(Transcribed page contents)

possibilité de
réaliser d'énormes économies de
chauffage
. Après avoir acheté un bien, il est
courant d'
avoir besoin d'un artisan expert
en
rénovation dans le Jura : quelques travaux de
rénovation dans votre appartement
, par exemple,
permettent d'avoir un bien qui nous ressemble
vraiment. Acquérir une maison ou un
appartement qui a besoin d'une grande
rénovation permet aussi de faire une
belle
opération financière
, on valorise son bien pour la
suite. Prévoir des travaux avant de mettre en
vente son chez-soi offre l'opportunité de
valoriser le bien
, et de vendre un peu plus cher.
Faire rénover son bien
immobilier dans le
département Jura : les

> _Request_: Output nothing but the lines from the one with "rénovation dans le Jura : quelques travaux de" through the last line above, each exactly as it stands.

> _Solution_:
rénovation dans le Jura : quelques travaux de
rénovation dans votre appartement
, par exemple,
permettent d'avoir un bien qui nous ressemble
vraiment. Acquérir une maison ou un
appartement qui a besoin d'une grande
rénovation permet aussi de faire une
belle
opération financière
, on valorise son bien pour la
suite. Prévoir des travaux avant de mettre en
vente son chez-soi offre l'opportunité de
valoriser le bien
, et de vendre un peu plus cher.
Faire rénover son bien
immobilier dans le
département Jura : les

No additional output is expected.